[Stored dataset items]

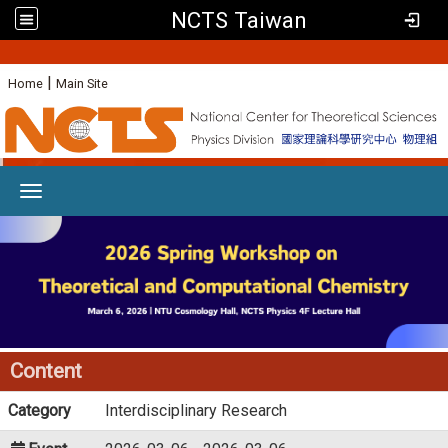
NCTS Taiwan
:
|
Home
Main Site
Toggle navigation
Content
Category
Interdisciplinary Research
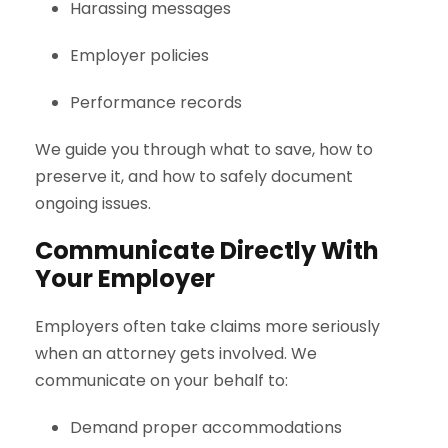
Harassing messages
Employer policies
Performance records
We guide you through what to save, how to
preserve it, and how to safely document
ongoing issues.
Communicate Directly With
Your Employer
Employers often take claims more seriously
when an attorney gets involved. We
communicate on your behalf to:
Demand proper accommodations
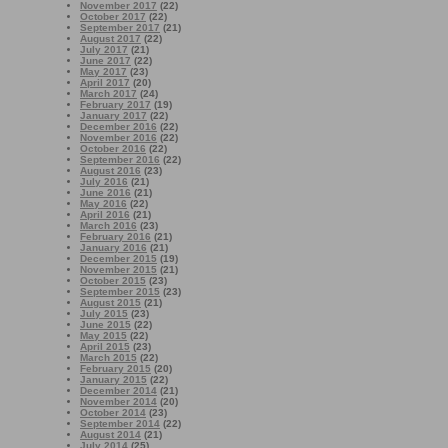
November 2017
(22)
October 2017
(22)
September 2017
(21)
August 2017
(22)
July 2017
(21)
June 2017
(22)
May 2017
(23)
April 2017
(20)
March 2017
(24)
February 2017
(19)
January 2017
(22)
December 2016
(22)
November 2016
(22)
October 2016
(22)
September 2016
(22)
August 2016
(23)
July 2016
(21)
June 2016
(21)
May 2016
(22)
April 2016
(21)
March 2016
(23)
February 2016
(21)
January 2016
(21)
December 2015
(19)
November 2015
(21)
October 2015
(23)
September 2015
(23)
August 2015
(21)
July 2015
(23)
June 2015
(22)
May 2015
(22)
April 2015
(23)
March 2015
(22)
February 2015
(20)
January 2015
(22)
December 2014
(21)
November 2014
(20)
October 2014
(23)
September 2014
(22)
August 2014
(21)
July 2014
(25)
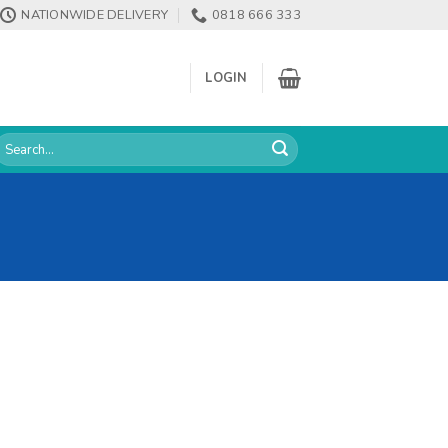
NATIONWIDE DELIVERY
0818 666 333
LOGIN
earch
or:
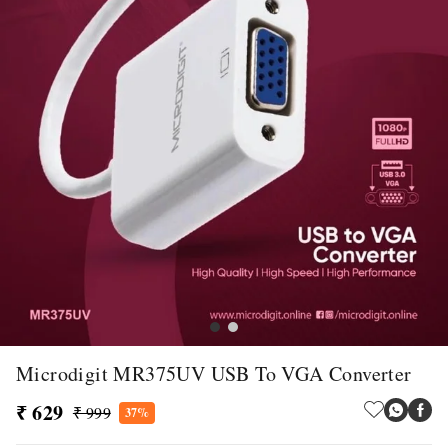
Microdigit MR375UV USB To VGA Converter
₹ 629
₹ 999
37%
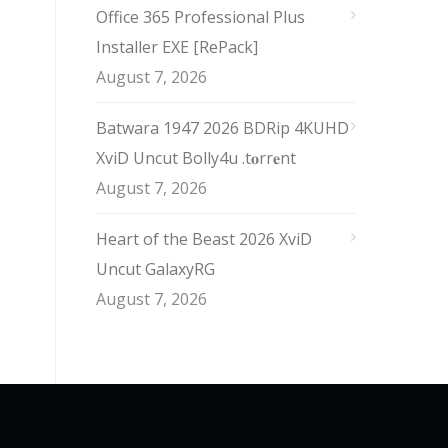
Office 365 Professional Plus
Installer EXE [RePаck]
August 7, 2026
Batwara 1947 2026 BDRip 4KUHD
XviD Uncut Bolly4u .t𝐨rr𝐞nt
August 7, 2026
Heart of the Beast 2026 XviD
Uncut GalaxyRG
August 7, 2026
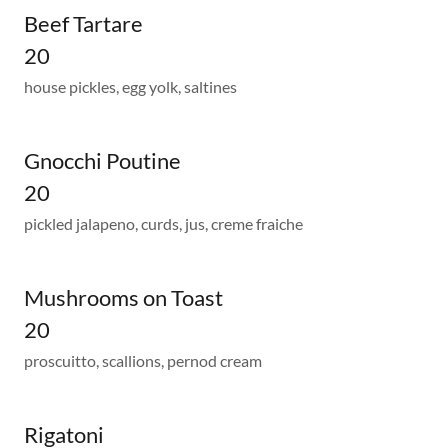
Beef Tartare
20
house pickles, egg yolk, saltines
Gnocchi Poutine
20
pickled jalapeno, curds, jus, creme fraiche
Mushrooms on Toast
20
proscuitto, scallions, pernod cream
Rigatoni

The problem
Lay out the lines from the one containing "Beef Tartare" through the end of the material, both ends included, as a JSON list of strings with one string per line and blank lines omitted.

Solution to the exercise
[
  "Beef Tartare",
  "20",
  "house pickles, egg yolk, saltines",
  "Gnocchi Poutine",
  "20",
  "pickled jalapeno, curds, jus, creme fraiche",
  "Mushrooms on Toast",
  "20",
  "proscuitto, scallions, pernod cream",
  "Rigatoni"
]